• **Task to complete**
Count the lines below that contain the word "Figure", and reply with only that number.

• **Supplied information**
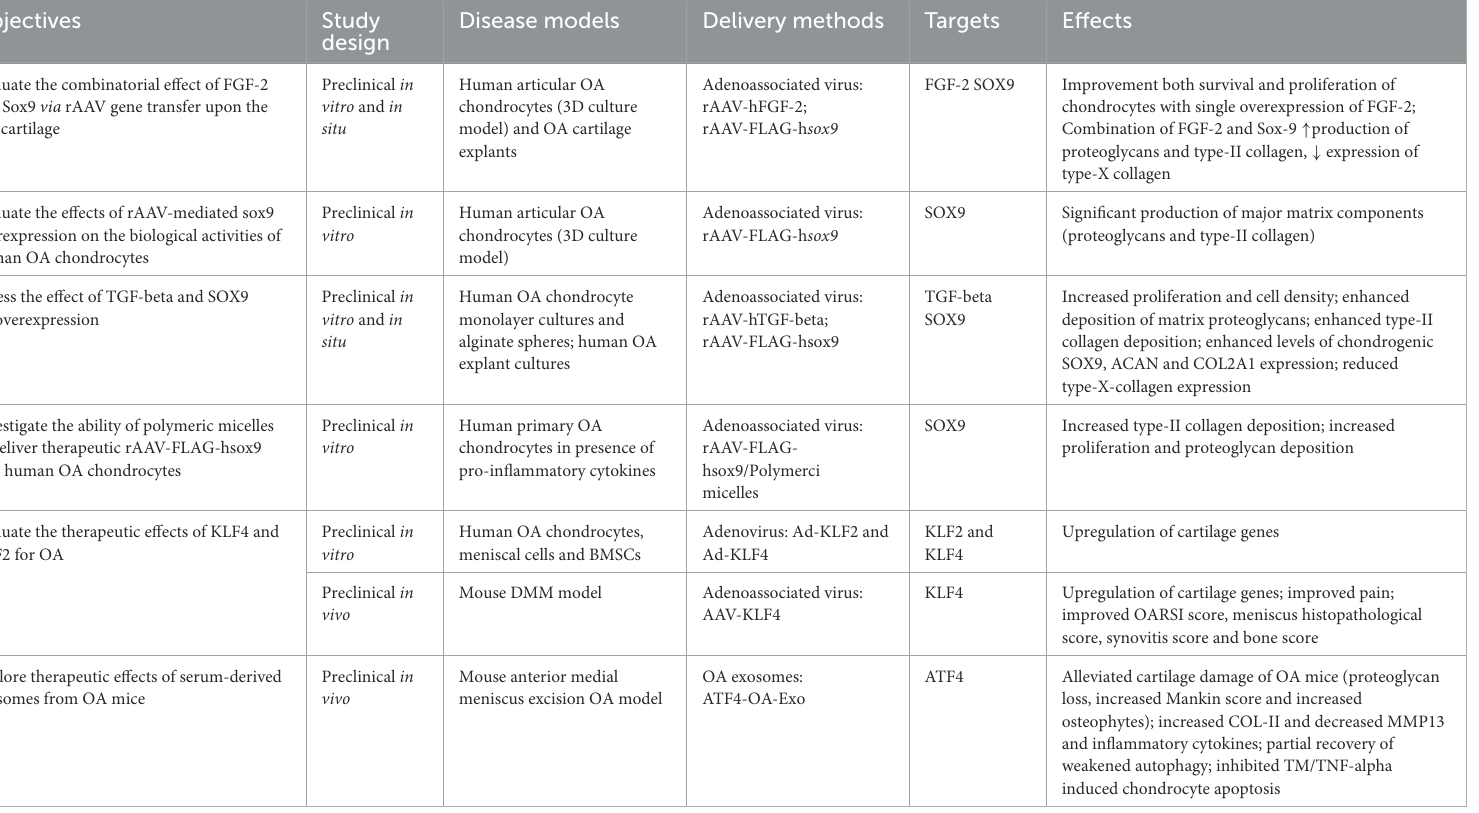
TABLE 4 Transcription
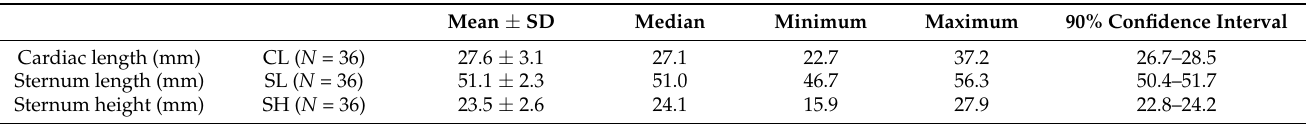
Table 2. Measurements from the LL radiographic projection. The mean value with standard deviation, minimum, maximum, and confidence intervals of the variables are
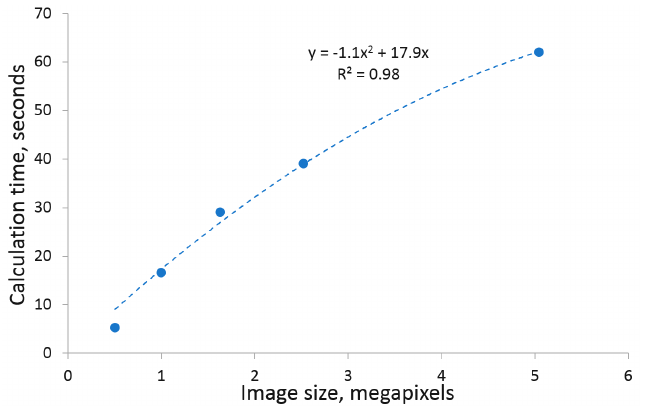
Figure 9. Computational performance of k-means clustering (without any manual editing) by segmentation of greenhouse plant images in dependence on the image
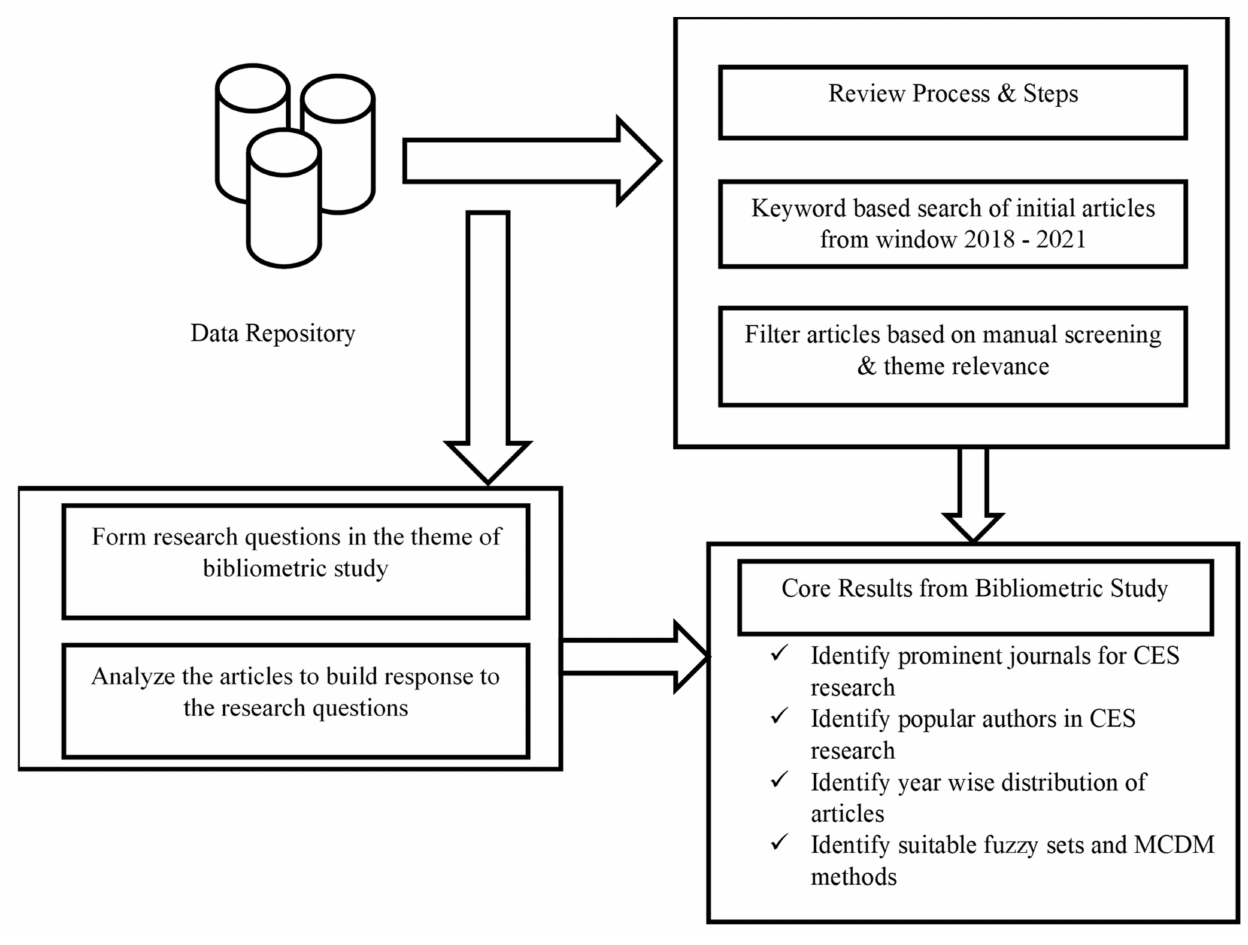
Figure 1. Overview of the review model.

• **Finished exercise**
2